_What this exercise asks_:
a – Reproduce verbatim the passage of the Palabra audio publishing guide that begins at the words "PurposeFieldTypical value" and stops after the words "management API documentation.".
b – Extend the Palabra audio publishing guide, starting after its final sentence.

_Source extract_:
Skip to main content

Publishing and receiving audio

After you start a streaming session Palabra returns two URLs and a JWT access token:

PurposeFieldTypical value
WebRTC (audio/control)webrtc_urlhttps://<STREAMING_SERVER>.palabra.ai/livekit/
WebSocket (audio/control)ws_urlwss://<STREAMING_SERVER>.palabra.ai/streaming-api/v1/speech-to-speech/stream
AuthenticationpublishereyJhbGciOiJIUzI1NiIsInR5cCI6…

You can publish and receive translated audio (and also control translation) through either transport:

  • WebRTC - best for client applications in browsers, mobile apps, etc. Handled by LiveKit.
  • WebSockets - convenient for serverside integration.
Important
  • Depending on which transport you use, you can set settings and control translation sending JSON-formatted text messages in WebRTC data channel or Websockets respectively, see translation management API documentation.
  • If you choose Websockets as audio transport, the audio chunks you push must match the format / sample_rate / channels you declare in your set_task command.

_Raw data_:
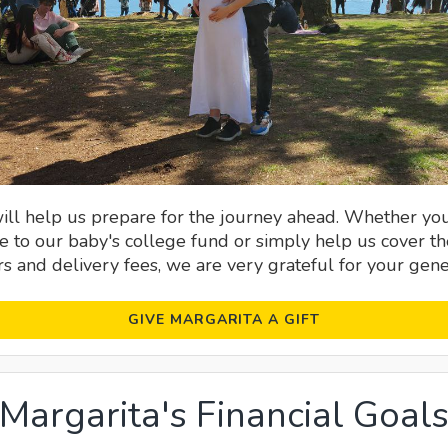
will help us prepare for the journey ahead. Whether yo
e to our baby's college fund or simply help us cover th
s and delivery fees, we are very grateful for your gener
GIVE MARGARITA A GIFT
Margarita's Financial Goal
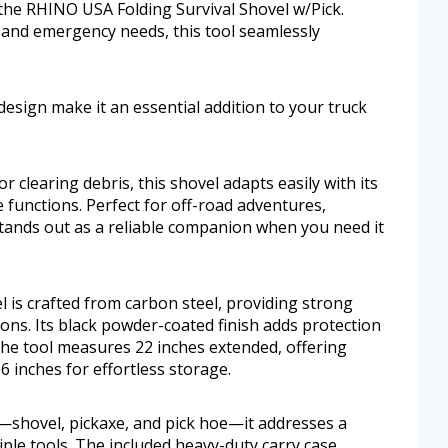
 the RHINO USA Folding Survival Shovel w/Pick.
 and emergency needs, this tool seamlessly
design make it an essential addition to your truck
 clearing debris, this shovel adapts easily with its
 functions. Perfect for off-road adventures,
stands out as a reliable companion when you need it
 is crafted from carbon steel, providing strong
ons. Its black powder-coated finish adds protection
The tool measures 22 inches extended, offering
6 inches for effortless storage.
—shovel, pickaxe, and pick hoe—it addresses a
iple tools. The included heavy-duty carry case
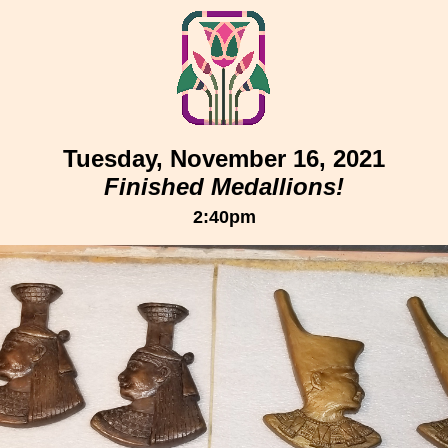
Tuesday, November 16, 2021
Finished Medallions!
2:40pm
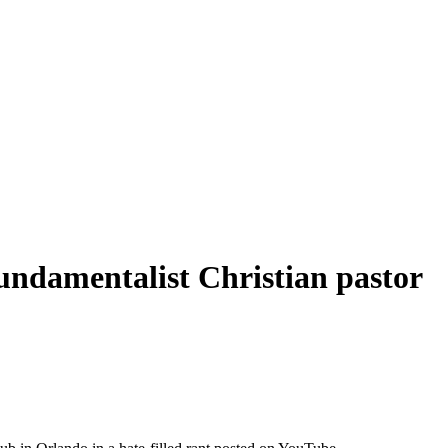
 Fundamentalist Christian pastor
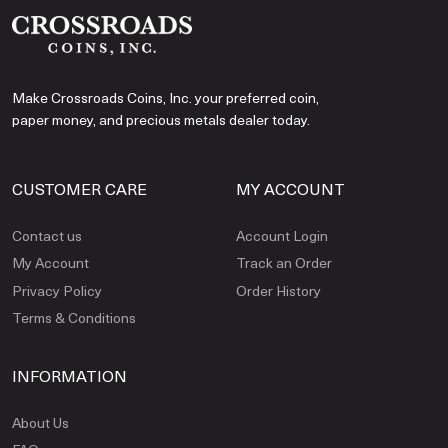
Make Crossroads Coins, Inc. your preferred coin,
paper money, and precious metals dealer today.
CUSTOMER CARE
MY ACCOUNT
Contact us
Account Login
My Account
Track an Order
Privacy Policy
Order History
Terms & Conditions
INFORMATION
About Us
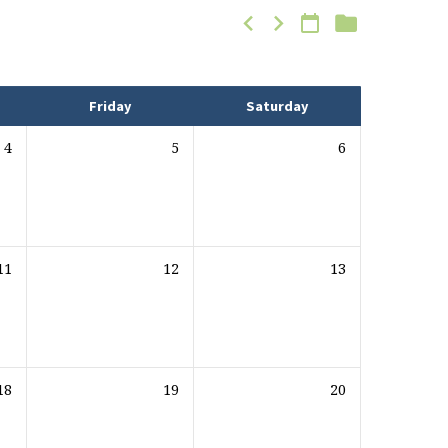
Friday
Saturday
4
5
6
11
12
13
18
19
20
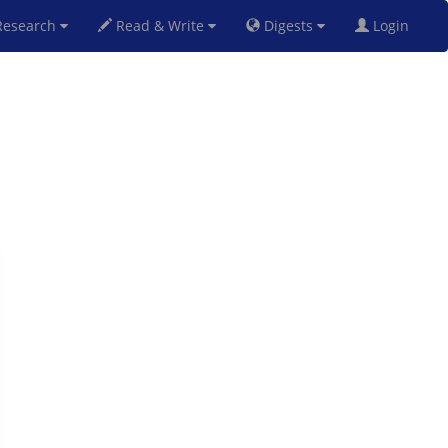
esearch
Read & Write
Digests
Login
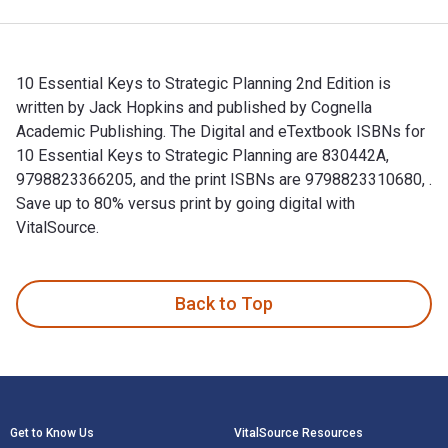
10 Essential Keys to Strategic Planning 2nd Edition is
written by Jack Hopkins and published by Cognella
Academic Publishing. The Digital and eTextbook ISBNs for
10 Essential Keys to Strategic Planning are 830442A,
9798823366205, and the print ISBNs are 9798823310680, .
Save up to 80% versus print by going digital with
VitalSource.
10 Essential Keys to Strategic Planning 2nd Edition is writt
Back to Top
Footer Navigation
Get to Know Us
VitalSource Resources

_Answers by item_:
a –
PurposeFieldTypical value
WebRTC (audio/control)webrtc_urlhttps://<STREAMING_SERVER>.palabra.ai/livekit/
WebSocket (audio/control)ws_urlwss://<STREAMING_SERVER>.palabra.ai/streaming-api/v1/speech-to-speech/stream
AuthenticationpublishereyJhbGciOiJIUzI1NiIsInR5cCI6…

You can publish and receive translated audio (and also control translation) through either transport:

  • WebRTC - best for client applications in browsers, mobile apps, etc. Handled by LiveKit.
  • WebSockets - convenient for serverside integration.
Important
  • Depending on which transport you use, you can set settings and control translation sending JSON-formatted text messages in WebRTC data channel or Websockets respectively, see translation management API documentation.

b –
1. Using WebRTC transport

Use any LiveKit client library to publish your audio track. Then, create a translation task using the Translation management API, and Palabra will publish a translated audio track for each target language.

Publishing and Receiving code examples

Check out our Quick Start Guide for code examples on how to publish original audio (Step 4) and receive the translated audio (Step 5).

2. Using Websockets transport

Connect to Websocket by ws_url using your publisher access token, create a translation task using the Translation management API, start sending and receiving audio chunks (see below).

Publishing

Send base64-encoded audio chunks to Websocket. These chunks must match the format, sample_rate, and channels you declare in your set_task command. The optimal chunk length is 320ms.

Message format example:

{
"message_type": "input_audio_data",
"data": {
"data": "base64 encoded data"
}
}

Receiving

Palabra will send TTS audio chunks as output_audio_data messages over the same WebSocket connection. The chunks are base64-encoded and default format is 24khz 16-bit mono PCM (can be changed with set_task command).

Message format example:

{
"message_type": "output_audio_data",
"data": {
"transcription": {
"transcription_id": "190983855fe3404e",
"language": "es", // TTS language
"last_chunk": false, // Last generated chunk for this `transcription_id`
"data": "base64 string"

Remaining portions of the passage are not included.